Politique économique en zone Cemac : Le FMI met les chefs d’Etat au travail.

L’Institution de Bretton woods a réussi à attirer l’attention des dirigeants de la sous-région sur la situation réelle de leurs économies, la nécessité d’une politique budgétaire efficace et du respect de la surveillance multilatérale, nécessaires pour l’équilibre macroéconomique et la stabilité financière dans une union économique et monétaire.

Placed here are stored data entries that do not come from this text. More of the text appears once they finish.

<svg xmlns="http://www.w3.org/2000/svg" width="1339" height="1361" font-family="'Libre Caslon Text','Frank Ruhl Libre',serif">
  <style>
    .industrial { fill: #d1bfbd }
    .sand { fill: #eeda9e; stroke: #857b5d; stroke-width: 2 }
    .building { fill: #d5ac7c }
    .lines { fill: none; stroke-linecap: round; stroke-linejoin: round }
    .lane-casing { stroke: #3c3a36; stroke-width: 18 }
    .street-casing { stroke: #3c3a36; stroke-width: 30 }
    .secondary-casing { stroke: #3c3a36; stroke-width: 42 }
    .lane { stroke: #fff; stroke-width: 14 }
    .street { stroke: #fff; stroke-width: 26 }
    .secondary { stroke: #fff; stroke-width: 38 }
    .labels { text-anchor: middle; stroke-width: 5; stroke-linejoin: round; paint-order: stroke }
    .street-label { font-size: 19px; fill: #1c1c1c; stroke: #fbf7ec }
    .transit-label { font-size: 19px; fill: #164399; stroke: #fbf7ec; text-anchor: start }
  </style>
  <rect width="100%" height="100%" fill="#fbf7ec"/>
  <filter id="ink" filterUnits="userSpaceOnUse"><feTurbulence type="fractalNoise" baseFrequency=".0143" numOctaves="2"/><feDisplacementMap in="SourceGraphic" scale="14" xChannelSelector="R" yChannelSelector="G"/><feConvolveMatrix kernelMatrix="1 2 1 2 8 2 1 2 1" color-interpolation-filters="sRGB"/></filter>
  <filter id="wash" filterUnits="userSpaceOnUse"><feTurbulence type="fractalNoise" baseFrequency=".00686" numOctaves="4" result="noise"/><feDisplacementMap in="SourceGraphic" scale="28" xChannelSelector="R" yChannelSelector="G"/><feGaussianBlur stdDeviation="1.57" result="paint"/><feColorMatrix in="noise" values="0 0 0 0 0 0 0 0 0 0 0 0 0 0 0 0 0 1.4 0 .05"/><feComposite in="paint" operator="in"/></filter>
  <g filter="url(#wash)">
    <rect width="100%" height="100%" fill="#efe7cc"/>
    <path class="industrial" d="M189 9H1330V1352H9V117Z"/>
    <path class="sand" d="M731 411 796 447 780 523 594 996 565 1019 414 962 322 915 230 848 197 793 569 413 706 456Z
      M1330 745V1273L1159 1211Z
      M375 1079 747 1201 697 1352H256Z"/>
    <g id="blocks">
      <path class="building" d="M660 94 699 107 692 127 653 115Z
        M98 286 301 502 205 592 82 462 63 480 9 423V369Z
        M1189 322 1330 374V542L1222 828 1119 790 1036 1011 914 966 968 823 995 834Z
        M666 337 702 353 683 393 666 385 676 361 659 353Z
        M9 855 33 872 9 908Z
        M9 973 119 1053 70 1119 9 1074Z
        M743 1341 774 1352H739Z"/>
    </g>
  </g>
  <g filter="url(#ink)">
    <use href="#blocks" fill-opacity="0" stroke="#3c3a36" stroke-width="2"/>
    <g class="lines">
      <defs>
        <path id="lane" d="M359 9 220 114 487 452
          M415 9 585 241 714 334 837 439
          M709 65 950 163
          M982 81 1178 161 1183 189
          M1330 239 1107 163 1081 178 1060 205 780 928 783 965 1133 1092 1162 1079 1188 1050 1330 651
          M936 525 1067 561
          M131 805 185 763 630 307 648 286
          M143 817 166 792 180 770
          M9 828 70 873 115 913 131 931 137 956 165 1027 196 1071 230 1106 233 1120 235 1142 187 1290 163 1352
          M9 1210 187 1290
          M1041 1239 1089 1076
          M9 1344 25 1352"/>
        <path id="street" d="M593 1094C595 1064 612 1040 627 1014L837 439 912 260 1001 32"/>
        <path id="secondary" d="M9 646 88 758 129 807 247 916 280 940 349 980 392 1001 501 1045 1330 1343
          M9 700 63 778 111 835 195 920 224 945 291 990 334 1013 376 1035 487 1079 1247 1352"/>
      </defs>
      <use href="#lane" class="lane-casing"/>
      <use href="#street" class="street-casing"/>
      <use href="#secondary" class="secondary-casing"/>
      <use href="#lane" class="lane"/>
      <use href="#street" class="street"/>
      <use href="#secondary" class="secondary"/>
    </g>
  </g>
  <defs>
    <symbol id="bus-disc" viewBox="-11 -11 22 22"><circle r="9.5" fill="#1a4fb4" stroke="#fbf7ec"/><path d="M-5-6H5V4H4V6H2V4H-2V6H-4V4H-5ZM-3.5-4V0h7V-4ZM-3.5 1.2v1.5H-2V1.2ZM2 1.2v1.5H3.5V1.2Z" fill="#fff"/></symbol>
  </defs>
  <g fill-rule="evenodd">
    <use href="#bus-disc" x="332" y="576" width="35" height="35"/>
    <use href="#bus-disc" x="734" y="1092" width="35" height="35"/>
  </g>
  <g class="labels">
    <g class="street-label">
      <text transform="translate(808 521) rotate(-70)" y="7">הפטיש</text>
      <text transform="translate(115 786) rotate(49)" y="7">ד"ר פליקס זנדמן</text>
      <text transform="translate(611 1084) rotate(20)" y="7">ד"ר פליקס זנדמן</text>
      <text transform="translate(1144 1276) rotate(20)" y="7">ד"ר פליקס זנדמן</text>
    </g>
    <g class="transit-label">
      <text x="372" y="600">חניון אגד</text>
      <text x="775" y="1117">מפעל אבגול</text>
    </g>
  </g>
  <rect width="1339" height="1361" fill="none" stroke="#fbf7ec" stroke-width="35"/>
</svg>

Lors de sa visite de travail à Yaoundé, en novembre 2024, le directeur du Département Afrique du FMI, Abebe Aemro Selassie avait annoncé les couleurs : « le FMI invite les pays de la zone Cemac à souscrire à des programmes économiques et financiers susceptibles de garantir la discipline budgétaire face aux chocs exogènes », selon le Premier ministre camerounais, Joseph Dion Ngute. Peu après, avec le gouverneur de la Banque des Etats de l’Afrique centrale (BEAC), Yvon Sana Bangui, le dirigeant du FMI a insisté sur : « l’importance d’un engagement plus fort des Hautes Autorités de la Communauté à poursuivre des politiques cohérentes et coordonnées, dans le but de préserver la viabilité des finances publiques et de renforcer la position extérieure de la Cemac ». On peut dire que le message est passé.

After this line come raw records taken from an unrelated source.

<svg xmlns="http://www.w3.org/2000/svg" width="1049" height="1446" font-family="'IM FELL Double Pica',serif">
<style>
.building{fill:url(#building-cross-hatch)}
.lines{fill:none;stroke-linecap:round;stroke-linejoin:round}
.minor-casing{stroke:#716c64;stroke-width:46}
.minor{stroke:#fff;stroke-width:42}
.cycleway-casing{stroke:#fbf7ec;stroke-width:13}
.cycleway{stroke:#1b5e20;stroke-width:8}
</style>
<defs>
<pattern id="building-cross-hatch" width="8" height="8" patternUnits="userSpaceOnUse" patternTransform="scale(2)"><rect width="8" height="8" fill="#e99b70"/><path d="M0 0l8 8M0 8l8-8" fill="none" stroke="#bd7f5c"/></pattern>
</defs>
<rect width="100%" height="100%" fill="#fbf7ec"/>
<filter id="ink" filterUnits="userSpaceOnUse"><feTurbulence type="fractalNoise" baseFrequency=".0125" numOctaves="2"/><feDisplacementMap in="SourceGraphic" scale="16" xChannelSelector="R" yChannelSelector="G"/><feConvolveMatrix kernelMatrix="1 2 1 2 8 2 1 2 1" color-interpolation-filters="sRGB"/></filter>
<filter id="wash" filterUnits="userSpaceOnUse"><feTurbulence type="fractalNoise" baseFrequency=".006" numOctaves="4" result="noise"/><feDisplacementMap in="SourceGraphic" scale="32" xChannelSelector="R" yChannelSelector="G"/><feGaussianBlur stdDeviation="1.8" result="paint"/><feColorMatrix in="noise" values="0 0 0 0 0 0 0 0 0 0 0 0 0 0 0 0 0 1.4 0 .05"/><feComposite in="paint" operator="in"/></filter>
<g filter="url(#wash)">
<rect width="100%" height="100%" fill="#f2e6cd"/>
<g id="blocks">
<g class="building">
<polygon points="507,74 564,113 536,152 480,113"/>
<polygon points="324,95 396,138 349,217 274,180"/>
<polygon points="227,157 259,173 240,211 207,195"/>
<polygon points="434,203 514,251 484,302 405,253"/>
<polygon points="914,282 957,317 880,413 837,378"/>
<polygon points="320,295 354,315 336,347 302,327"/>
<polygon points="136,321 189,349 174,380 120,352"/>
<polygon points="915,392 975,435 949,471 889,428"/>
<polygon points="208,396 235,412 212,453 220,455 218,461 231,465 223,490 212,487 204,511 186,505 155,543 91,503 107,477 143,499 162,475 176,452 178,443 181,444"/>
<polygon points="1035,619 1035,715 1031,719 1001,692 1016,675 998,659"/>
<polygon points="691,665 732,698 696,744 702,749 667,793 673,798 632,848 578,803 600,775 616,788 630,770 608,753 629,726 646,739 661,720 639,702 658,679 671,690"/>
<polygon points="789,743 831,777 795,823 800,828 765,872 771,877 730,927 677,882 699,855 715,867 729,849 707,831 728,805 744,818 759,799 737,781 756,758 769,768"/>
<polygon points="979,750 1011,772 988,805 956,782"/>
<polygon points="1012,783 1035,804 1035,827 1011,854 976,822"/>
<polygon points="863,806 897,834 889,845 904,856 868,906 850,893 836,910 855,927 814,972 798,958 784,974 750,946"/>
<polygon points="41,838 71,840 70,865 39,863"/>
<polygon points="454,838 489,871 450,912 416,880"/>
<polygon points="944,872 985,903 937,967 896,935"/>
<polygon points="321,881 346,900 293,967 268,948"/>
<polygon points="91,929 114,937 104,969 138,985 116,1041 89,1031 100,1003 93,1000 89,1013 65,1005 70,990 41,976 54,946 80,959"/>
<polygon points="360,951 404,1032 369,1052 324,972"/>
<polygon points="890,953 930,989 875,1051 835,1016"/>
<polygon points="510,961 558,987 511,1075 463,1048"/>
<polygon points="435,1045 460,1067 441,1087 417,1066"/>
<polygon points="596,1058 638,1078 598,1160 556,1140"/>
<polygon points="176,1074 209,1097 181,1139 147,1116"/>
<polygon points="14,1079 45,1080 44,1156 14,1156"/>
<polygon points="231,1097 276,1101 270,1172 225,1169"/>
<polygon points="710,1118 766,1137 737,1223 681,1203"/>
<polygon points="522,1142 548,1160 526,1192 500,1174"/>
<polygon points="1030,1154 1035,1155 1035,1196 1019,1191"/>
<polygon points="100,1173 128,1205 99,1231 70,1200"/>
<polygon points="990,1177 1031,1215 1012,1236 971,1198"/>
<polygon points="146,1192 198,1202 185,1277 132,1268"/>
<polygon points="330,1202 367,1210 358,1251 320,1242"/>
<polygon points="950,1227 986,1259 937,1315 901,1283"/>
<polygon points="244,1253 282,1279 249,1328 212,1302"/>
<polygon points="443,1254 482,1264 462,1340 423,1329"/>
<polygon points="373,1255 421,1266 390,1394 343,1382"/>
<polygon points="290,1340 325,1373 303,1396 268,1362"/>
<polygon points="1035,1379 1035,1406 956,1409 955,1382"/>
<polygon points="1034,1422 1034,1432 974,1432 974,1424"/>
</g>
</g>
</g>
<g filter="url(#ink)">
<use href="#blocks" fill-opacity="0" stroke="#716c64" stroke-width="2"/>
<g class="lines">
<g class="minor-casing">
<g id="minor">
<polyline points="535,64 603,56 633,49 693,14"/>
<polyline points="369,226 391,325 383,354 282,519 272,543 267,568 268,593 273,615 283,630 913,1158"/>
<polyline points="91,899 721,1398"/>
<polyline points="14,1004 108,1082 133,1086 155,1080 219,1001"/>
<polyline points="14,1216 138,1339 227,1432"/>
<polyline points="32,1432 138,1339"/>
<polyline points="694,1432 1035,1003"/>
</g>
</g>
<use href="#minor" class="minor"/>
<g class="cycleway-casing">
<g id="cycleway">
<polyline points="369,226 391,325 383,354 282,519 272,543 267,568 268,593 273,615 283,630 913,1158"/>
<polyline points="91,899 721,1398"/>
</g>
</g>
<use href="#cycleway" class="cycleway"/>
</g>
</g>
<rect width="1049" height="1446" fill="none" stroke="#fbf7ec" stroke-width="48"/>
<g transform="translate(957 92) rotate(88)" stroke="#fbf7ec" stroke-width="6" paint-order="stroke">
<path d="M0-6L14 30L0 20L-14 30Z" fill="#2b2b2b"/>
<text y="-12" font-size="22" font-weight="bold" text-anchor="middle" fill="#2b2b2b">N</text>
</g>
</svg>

En réponse, le président du Cameroun Paul Biya et le président de la République Centrafricaine, par ailleurs président en exercice de la Communauté Economique et Monétaire de l’Afrique Centrale (Cemac), Faustin Archange Touadera, ont conjointement convoqué un Sommet extraordinaire des chefs d’Etat de la Cemac, le 16 décembre 2024 à Yaoundé sous le thème : « Evaluation de la situation et perspectives économiques, monétaires et financières de la Cemac : mesures de consolidation de la résilience ». Pour Paul Biya, « face à la cagnotte des ardoises qui ne cesse de s’alourdir, il faut des mesures nécessaires et urgentes » ; et son homologue Centrafricain de renchérir : « la persistance des chocs risque d’exacerber les vulnérabilités si rien n’est fait. »

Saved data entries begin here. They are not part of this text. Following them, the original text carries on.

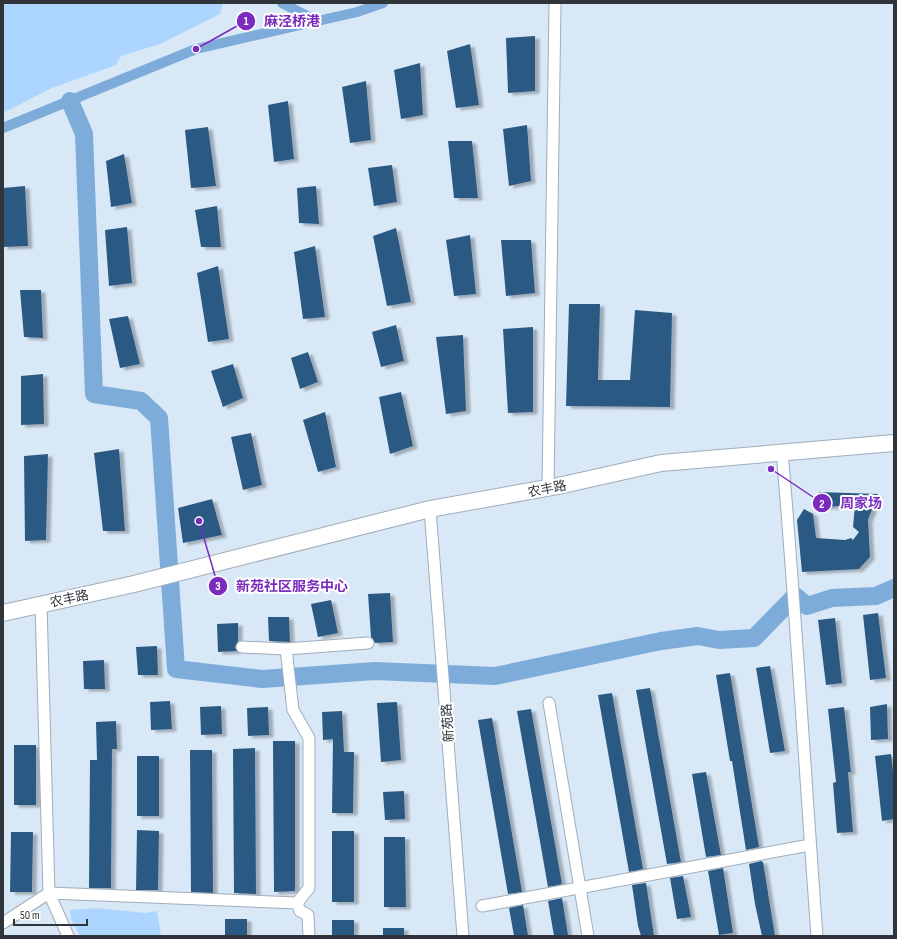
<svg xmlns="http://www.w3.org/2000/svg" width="897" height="939" viewBox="0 0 897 939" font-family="'Sofia Sans Condensed','Noto Sans SC',sans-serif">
	<defs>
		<filter id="shadow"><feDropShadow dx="4.5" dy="2.5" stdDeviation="1" flood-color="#0004"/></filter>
	</defs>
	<rect width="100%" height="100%" fill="#d9e8f6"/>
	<path fill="#acd6ff" d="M13,3H223L220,14L160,44L121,56L116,65L52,88L3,113V5Z
		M96,908L145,913L157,911L161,936H80L71,919L70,910Z"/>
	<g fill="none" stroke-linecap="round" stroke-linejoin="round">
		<path stroke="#7dacda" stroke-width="10" d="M282,3L317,21
			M3,128L196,49L357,12L383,3"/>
		<path stroke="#7dacda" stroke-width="18" d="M70,101L84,134L94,394L141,401L159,418L176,669L262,679L375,671L495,676L661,641L698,636L719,640L754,638L795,596L807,606L832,598L876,596L894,588"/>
	</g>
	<path fill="#2c5a83" filter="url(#shadow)" d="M535,36V91L508,93L506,38Z
		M470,44L479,105L456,108L447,51Z
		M420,63L423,115L401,119L394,70Z
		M366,81L371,140L350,143L342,87Z
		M288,101L294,159L274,162L268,105Z
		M527,125L531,181L509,186L503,129Z
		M208,127L216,186L191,188L185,130Z
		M448,141H472L478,198H454Z
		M124,154L132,203L111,207L106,161Z
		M392,165L397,202L374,206L368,168Z
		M25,186L28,246L3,247V188Z
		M316,186L319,224L299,223L297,188Z
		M217,206L221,247H201L195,210Z
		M127,227L132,283L109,286L105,230Z
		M396,228L411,302L387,306L373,236Z
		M470,235L476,294L454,296L446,240Z
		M501,240H531L535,293L506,296Z
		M315,246L325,317L303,319L294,252Z
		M218,266L229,339L208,342L197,273Z
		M20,290H41L43,338L24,337Z
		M569,304H600L598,380H630L635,310L672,313L670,407L566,406Z
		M128,316L140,364L120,368L109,319Z
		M396,325L404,361L381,367L372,332Z
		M533,327V412L508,413L503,329Z
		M463,335L466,411L446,414L436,337Z
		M308,352L318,382L300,389L291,358Z
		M233,364L243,398L223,407L211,371Z
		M43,374L44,424L21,425V376Z
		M401,392L413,446L390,454L379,397Z
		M325,412L336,467L318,472L303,420Z
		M251,433L262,485L243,490L231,437Z
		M119,449L125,531H103L94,453Z
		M48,454L46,540L25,541L24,456Z
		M819,492L878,494L868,520L870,557L859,569L802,572L797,520L804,509L813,514L816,538L845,540L851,538L853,540L859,532L853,527L855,505L826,507L815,498Z
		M212,499L222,535L183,543L178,508Z
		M390,593L393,642L375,643L371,637L368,594Z
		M331,600L338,633L318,637L311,604Z
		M878,613L886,678L870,680L863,615Z
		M268,617H289L290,642L269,641Z
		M835,618L842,683L826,685L818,620Z
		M238,623V641L235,647L237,651L218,652L217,624Z
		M157,646L158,675H138L136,647Z
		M104,660L105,689H84L83,661Z
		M770,666L785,751L770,753L756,668Z
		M730,673L759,847L746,850L732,761H730L716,675Z
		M650,688L681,862L667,864L636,690Z
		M612,693L643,869L629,872L598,695Z
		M170,701L172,729L151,730L150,702Z
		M397,702L401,760L381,762L377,703Z
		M887,704L888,739L871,740L870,707Z
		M221,706L222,734L201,735L200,707Z
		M268,707L269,735L248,736L247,708Z
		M844,707L851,772H848L853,832L837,833L833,783L836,782L828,709Z
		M531,709L562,884L548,887L517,711Z
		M342,711L344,752H354L353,813H332L333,739L323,740L322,712Z
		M492,718L522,892L508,894L478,720Z
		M116,721L117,749H112L111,888H89L90,760H97L96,722Z
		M273,741H295V891L274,892Z
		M14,745H36V805H14Z
		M255,748L256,894L234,893L233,749Z
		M190,750H212L213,893L191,892Z
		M891,754L894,780V819L882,821L875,756Z
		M137,756H159V816H137Z
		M706,772L721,855L706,857L692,774Z
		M404,791L405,819L385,820L383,792Z
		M137,830L159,831L158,890H136Z
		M332,831H354V902H332Z
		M11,832H33L32,892H10Z
		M384,837H405L406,907H384Z
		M761,861L763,862L775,936H762L755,904L749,864Z
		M723,868L733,933L719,935L708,871Z
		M683,876L691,917L677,919L670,878Z
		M645,883H646L654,936H641L638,926L632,885Z
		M562,898L568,935L554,936L548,901Z
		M523,905L528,936H514L509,908Z
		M225,919H247V936H225Z
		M332,920H354V936H332Z
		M383,928H404V936H383Z"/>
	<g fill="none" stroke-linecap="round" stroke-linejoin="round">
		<defs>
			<path id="minor" d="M782,451C796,613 805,774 817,936
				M548,488L555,3
				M430,509L463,936
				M41,604L49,893L68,936
				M242,647L286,649L368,643
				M286,649L293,710L309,738V888L297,903
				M549,703L588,936
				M482,906L810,845
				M3,923L49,893L297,903L300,911L308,915L309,936"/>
			<path id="secondary" d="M3,613L134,584L430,509L558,486L661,463L894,443"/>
		</defs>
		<use href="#minor" stroke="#9fadbb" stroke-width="13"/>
		<use href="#secondary" stroke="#9fadbb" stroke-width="18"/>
		<use href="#minor" stroke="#fff" stroke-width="11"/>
		<use href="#secondary" stroke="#fff" stroke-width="16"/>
	</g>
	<g text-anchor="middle" stroke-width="4" stroke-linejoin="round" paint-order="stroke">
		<g font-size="13" fill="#2f353a" stroke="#fff">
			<text transform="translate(547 488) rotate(-11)" y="5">农丰路</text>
			<text transform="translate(69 598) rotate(-12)" y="5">农丰路</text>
			<text transform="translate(447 723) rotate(-94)" y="5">新苑路</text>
		</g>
	</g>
	<path fill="none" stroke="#7b2cbf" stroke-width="1.5" d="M196 49L246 21M771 469L822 503M199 521L218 586"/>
	<g fill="#7b2cbf" stroke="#fff" stroke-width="1.5">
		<circle cx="196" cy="49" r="4"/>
		<circle cx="771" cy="469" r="4"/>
		<circle cx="199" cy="521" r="4"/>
		<circle cx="246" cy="21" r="10"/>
		<circle cx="822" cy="503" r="10"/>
		<circle cx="218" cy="586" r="10"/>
	</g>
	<g font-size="12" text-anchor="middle" font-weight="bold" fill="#fff">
		<text x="246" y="25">1</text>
		<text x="822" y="508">2</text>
		<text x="218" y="590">3</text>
	</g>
	<g font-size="14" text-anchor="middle" font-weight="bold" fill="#7b2cbf" stroke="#fff" stroke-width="4" stroke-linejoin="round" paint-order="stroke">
		<text x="292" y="26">麻泾桥港</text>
		<text x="861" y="508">周家场</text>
		<text x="292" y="591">新苑社区服务中心</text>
	</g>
	<rect width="897" height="939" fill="none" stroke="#2f353a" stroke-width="8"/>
	<path d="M14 919v6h73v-6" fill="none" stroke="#2f353a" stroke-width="2"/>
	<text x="20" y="919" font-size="12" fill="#2f353a" stroke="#ffffff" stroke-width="3" paint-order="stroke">50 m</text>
</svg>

Résultat, comme souhaité par l’Institution de Bretton woods, le sommet a débouché sur un nouvel engagement des dirigeants de la sous-région à remettre leurs économies à flot malgré le contexte international incertain. Paul Biya et ses pairs reprennent la voie de la correction des déséquilibres macroéconomiques et de la stabilité financière.